U of M researchers are tackling two significant environmental challenges with a single, innovative solution: using shredded, recycled tires to filter urban stormwater runoff.
Every year, more than 270 million tires are discarded, creating vast stockpiles that can attract mosquitoes and rodents and pose a combustion risk. At the same time, urban stormwater—laden with pollutants such as antifreeze, oil, and sediment—contributes to phosphate contamination in local waterways. New research led by John Gulliver, professor emeritus with the Department of Civil, Environmental and Geo- Engineering and a CTS scholar, seeks to address both issues simultaneously.
“Currently, there aren’t many options for removing phosphates from stormwater runoff in Minnesota,” Gulliver says. “Existing treatment methods are expensive and limited to surface filtration.
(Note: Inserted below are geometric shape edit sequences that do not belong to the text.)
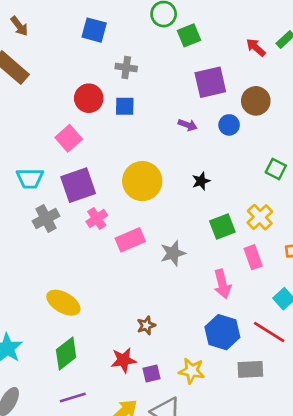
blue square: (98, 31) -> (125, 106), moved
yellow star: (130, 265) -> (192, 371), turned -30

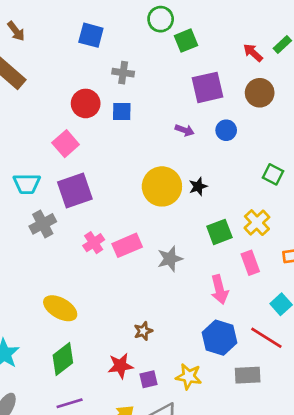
brown circle: (256, 101) -> (260, 93), moved
yellow circle: (142, 181) -> (162, 186), moved
pink cross: (97, 218) -> (94, 243), moved

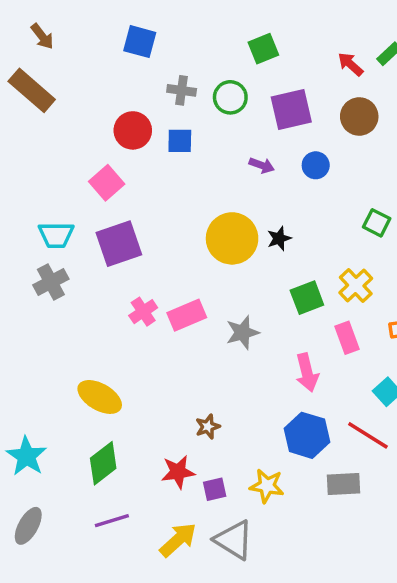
green circle: (161, 19) -> (230, 97), moved
gray cross: (43, 224) -> (51, 282), moved

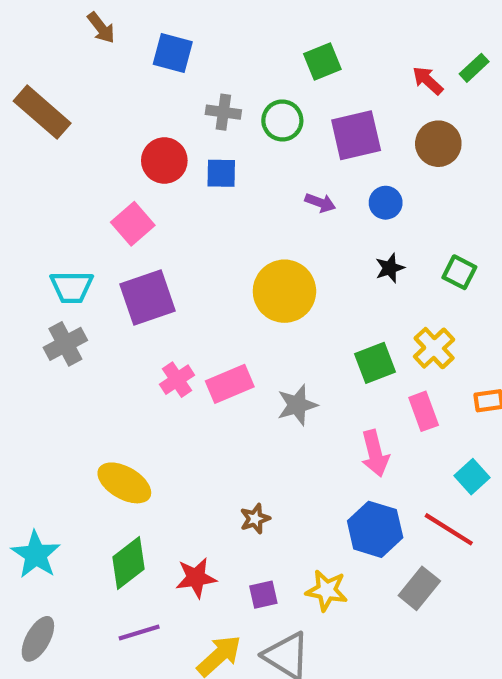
brown arrow: (42, 36) -> (101, 28), moved
black star: (279, 238) -> (390, 268), moved
red star: (178, 472) -> (196, 578), moved
gray rectangle: (344, 484) -> (419, 588), turned -48

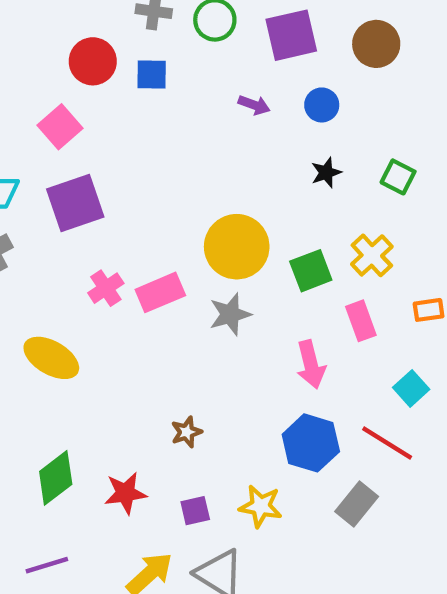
yellow circle: (284, 291) -> (237, 247), moved
yellow ellipse: (124, 483) -> (51, 358), moved
purple line: (139, 633) -> (47, 565), moved

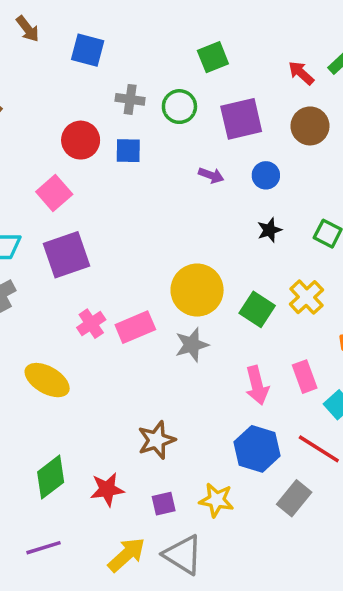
green square: (311, 271) -> (257, 309), turned -36
pink rectangle: (361, 321) -> (305, 377), moved
brown star: (187, 432) -> (156, 440), size x1.5

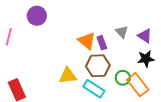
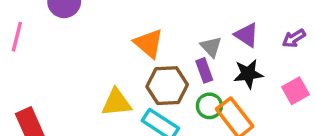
gray triangle: (122, 32) -> (211, 47), moved
purple rectangle: (102, 43) -> (204, 70), moved

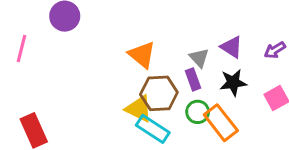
yellow triangle: (116, 103) -> (139, 109), moved, turned 32

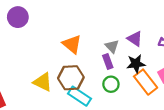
brown hexagon: (159, 93) -> (71, 78), moved
yellow triangle: (139, 109) -> (43, 82), moved
orange rectangle: (221, 123) -> (146, 82), moved

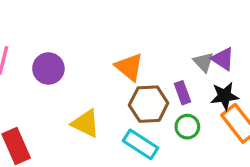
purple circle: (18, 17) -> (48, 68), moved
gray triangle: (112, 46) -> (203, 62), moved
brown hexagon: (71, 78) -> (149, 104), moved

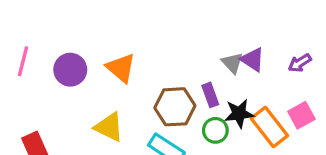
orange triangle: (129, 67) -> (121, 68), moved
black star: (224, 96) -> (239, 114), moved

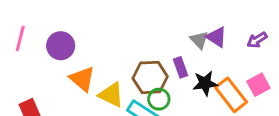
orange triangle: (121, 68) -> (82, 79), moved
yellow triangle: (109, 127) -> (111, 95), moved
green circle: (215, 130) -> (159, 99), moved

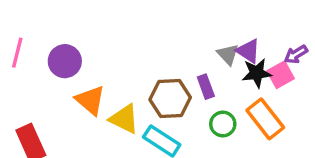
black star: (205, 83) -> (257, 73), moved
pink square: (258, 85) -> (281, 75), moved
green circle: (159, 99) -> (223, 124), moved

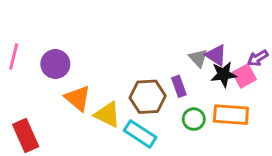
orange rectangle: (265, 119) -> (231, 115), turned -48

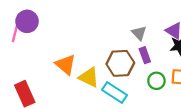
gray triangle: (198, 58) -> (139, 33), moved
purple circle: (55, 64) -> (27, 21), moved

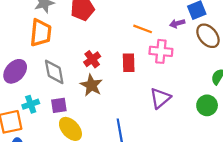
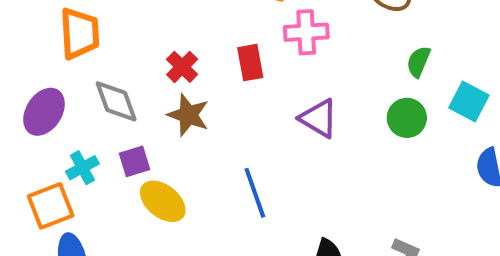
purple triangle: (160, 98) -> (319, 118), turned -40

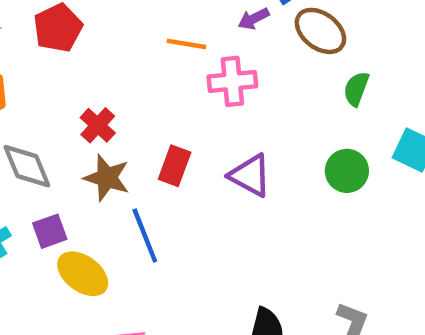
green semicircle: (419, 62) -> (356, 89), moved
red rectangle: (250, 63) -> (175, 166), moved, turned 33
blue line: (255, 193) -> (145, 236), moved

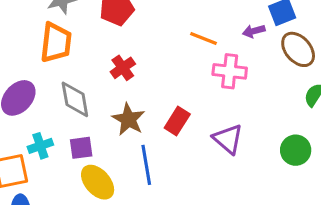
red cross: (98, 125) -> (123, 68), moved

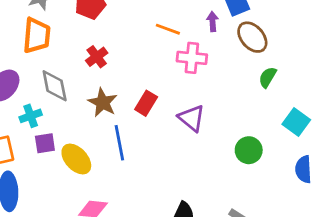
purple arrow: (254, 31) -> (213, 22), turned 102
cyan cross: (40, 146) -> (31, 116), moved
purple square: (81, 148) -> (45, 143), moved
green circle: (296, 150) -> (249, 150), moved

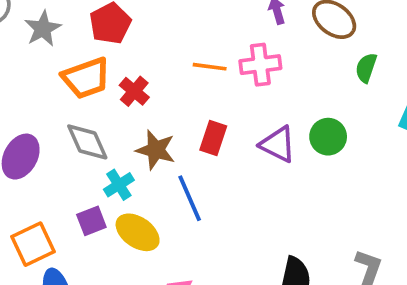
orange line: (168, 29) -> (210, 67), moved
orange trapezoid: (37, 35) -> (86, 78), moved, turned 78
cyan cross: (31, 116) -> (119, 185), moved
green circle: (249, 150) -> (328, 137), moved

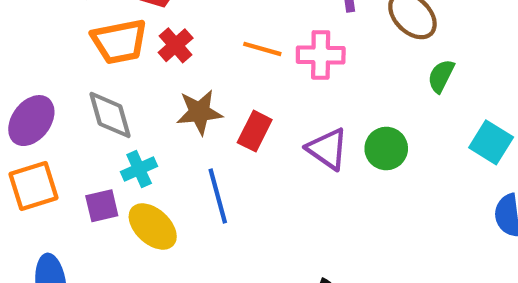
red cross: (134, 91) -> (176, 45), moved
brown star: (156, 150) -> (199, 112), moved, turned -30
orange square: (33, 244) -> (34, 186), moved

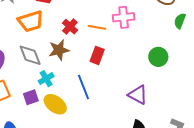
red cross: (176, 45) -> (70, 27), moved
orange line: (262, 49) -> (97, 27), moved
brown star: (199, 112) -> (59, 50), moved
purple triangle: (327, 149) -> (138, 95), moved

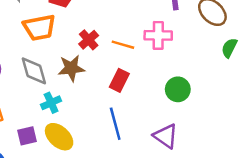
green circle: (158, 57) -> (178, 89), moved
blue line: (83, 87) -> (115, 124), moved
purple square: (31, 97) -> (27, 136), moved

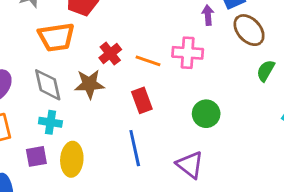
red rectangle: (119, 80) -> (142, 100), turned -50
cyan cross: (51, 103) -> (50, 122), moved, turned 30
yellow ellipse: (59, 137) -> (72, 159), turned 48

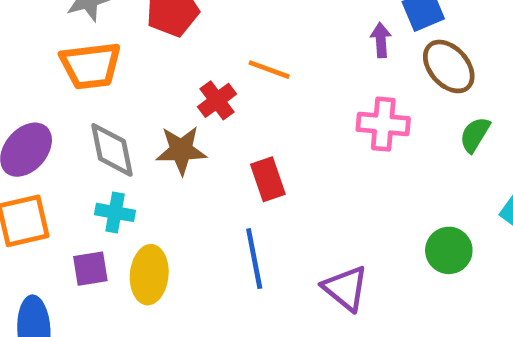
orange trapezoid: (56, 37) -> (91, 66), moved
pink cross: (188, 53) -> (383, 124), moved
orange line: (148, 61) -> (269, 70), moved
green circle: (206, 114) -> (449, 250), moved

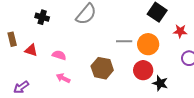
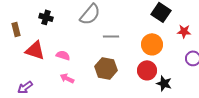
brown rectangle: (12, 39) -> (16, 29), moved
gray line: (124, 41) -> (111, 36), moved
red triangle: (31, 50) -> (35, 50), size x1.5

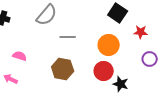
pink arrow: (67, 78) -> (11, 79), moved

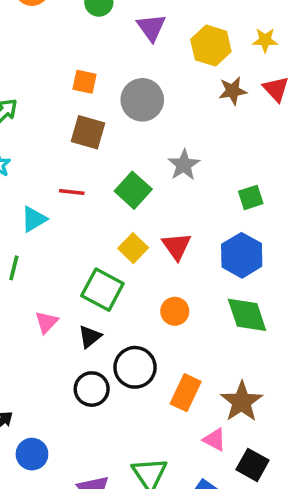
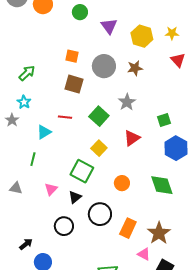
brown star: (233, 91) -> (135, 68), moved
red triangle: (177, 246) -> (132, 138), moved, turned 30
blue hexagon: (242, 255) -> (176, 148), moved
black circle: (92, 389) -> (64, 226), moved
Our hope is that recycled tires could offer a low-cost, practical way to treat stormwater underground, in places such as beneath parking lots where surface treatments aren’t feasible.”
The new study, sponsored by the Minnesota Local Road Research Board (LRRB), builds on a previous project that demonstrated recycled tires’ potential for phosphate retention in stormwater treatment systems. However, that initial research also revealed that tires may leach heavy metals into the environment. A key finding was that naturally occurring biofilms—slimy collections of microbial organisms—could absorb these leached metals, mitigating the environmental concerns.
The current project aimed to determine if these beneficial biofilms would develop in the real-world conditions of an underground stormwater treatment system—and if the shredded tires could be safely used for stormwater filtration and storage. The team conducted a series of three tests to find out.
For the first test, shredded tire pieces were placed in one-gallon buckets and subjected to alternating wet and dry periods using Mississippi River water, simulating natural rainy and dry conditions. Some buckets were kept open and others lidded to mimic varying humidity conditions in an underground chamber. After each “flush” of river water, samples were analyzed for biofilm growth, phosphate levels, and heavy metals. The results were encouraging: biofilms quickly developed on the tire material and effectively absorbed leached metals, ensuring water quality remained within environmental standards.
The second test focused on per- and polyfluoroalkyl substances (PFAS), commonly known as “forever chemicals” because they take an extremely long time to break down. Researchers investigated whether the tire aggregate could absorb PFAS from stormwater without releasing more into it. Through testing in which tire pieces were separated into their components in a solution, the team found that while the tires didn’t significantly absorb PFAS, they also didn’t release these chemicals at concerning levels.
In the final test, wooden cedar chunks were added to the shredded tire material to see whether they could further reduce metal leaching. Ultimately, the robust biofilm growth proved sufficient to mitigate the release of heavy metals from the tires, rendering the addition of wood chunks unnecessary.
Overall, the study’s findings demonstrate the strong potential for safely incorporating shredded, recycled tires into underground stormwater systems.
“Using tire-derived aggregate for underground stormwater treatment offers significant advantages,” Gulliver explains. “These include cost savings through more efficient stormwater management and better use of discarded tires, land savings by reducing the need for new tire landfills, and environmental benefits created by preventing harmful phosphates from entering our rivers, ponds, and lakes.”
—Megan Tsai, contributing writer